Another mistake is trying to cram too much data into a presentation. Companies create decks of dozens of slides, trying to get everything they possibly can into the pitch. Those crowded decks often look terrible, especially when projected on a 20-foot screen behind the CEO. Here, the “KISS” principle comes into play: Keep It Simple, Stupid.
There is also a degree of showmanship to a pitch. Demo Day’s first presenter, CEO Winston Mok of Simply Good Technologies – a company working on mobile couponing based on influence – showed plenty of charisma and showmanship on stage. That works for Mok and his product. It might not work for Michael Nugent of Bison Alternatives, a company working on a database for alternative investments. Ericson riding out on a bike works. Dropping from the ceiling? Not so much.
“Some people take that too far,” Rae said. “Come up with crazy ideas about coming in from the ceiling and things that are kind of cutesy. And some of them just take it too far. Some of that is OK. If it doesn’t match your company, you shouldn’t do it. If you are not funny, you shouldn’t try to be funny.”
The most impassioned, if unorthodox, pitch of the day came from Libboo’s Howard. He said he was coached to provide a lot of data in his pitch because it is a little difficult to understand the concept. He had a full deck of slides waiting to go on Friday before the presentation the next Thursday. In the end, he tossed that pitch, something he had been working on for the better part of a month, and went with his heart. In the end, it was not about the marketing and stats of his platform but rather an emotional soliloquy about his journey and his company.

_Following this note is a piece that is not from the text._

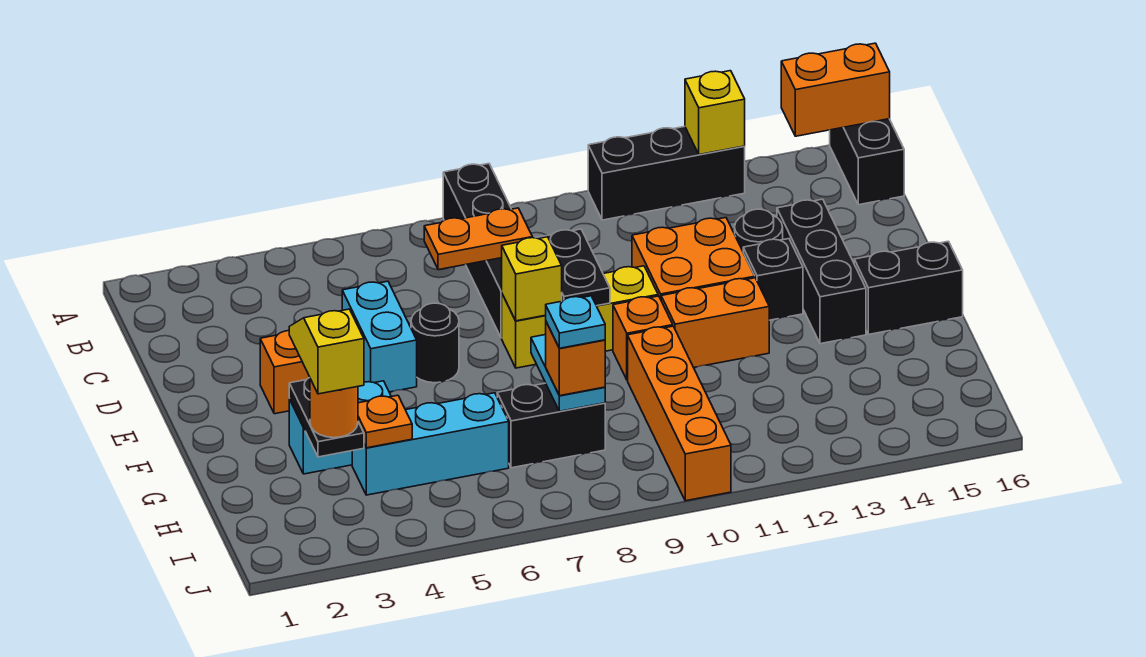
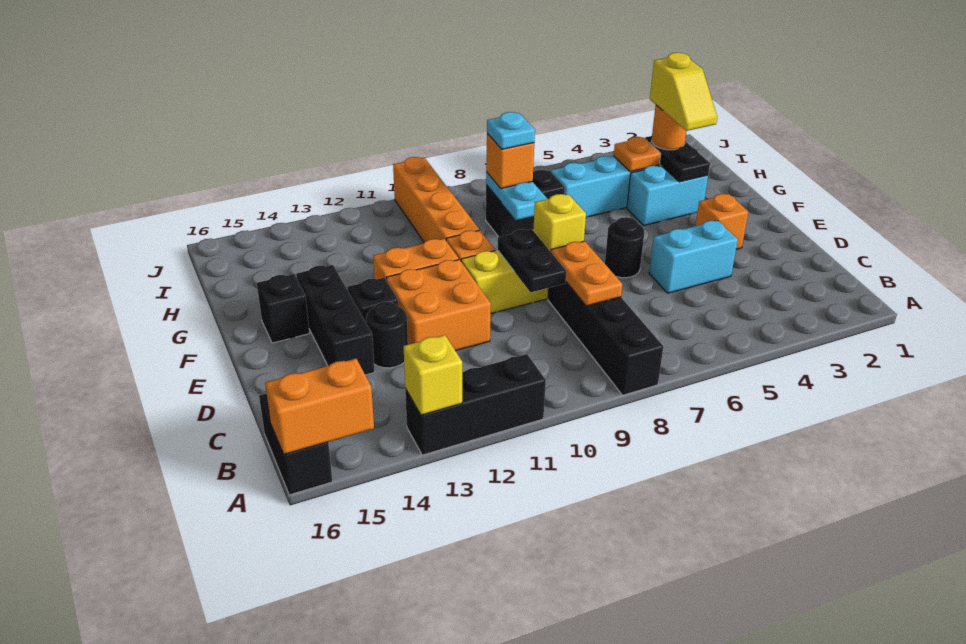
orange plate C7:C8 level 2 -> orange plate C8:D8 level 2
cyan brick D5:E5 level 1 -> cyan brick D4:D5 level 1
black brick F15:F16 level 1 -> black brick F15 level 1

“I was really genuine when I said that I want people to understand ‘the who’ and ‘the why’ more than ‘the how’ and ‘the what.’ That is so important to me. Everybody says, team, team, team, team, team, and that is true, and everybody does invest in a team. As an early-stage startup, for me, you are never going to change your founders or CEO, and it is about team but it is more about founders and CEOs. So, I wanted to create a pitch that is more about me than the product itself,” Howard said.
TechStars ends with Demo Day. For the companies, Demo Day is just the beginning. The skills that companies learn will be carried with them for as long as they exist. As Rae said, if a company cannot nail the pitch, they are done. That is a lesson that extends well past the day those companies leave TechStars.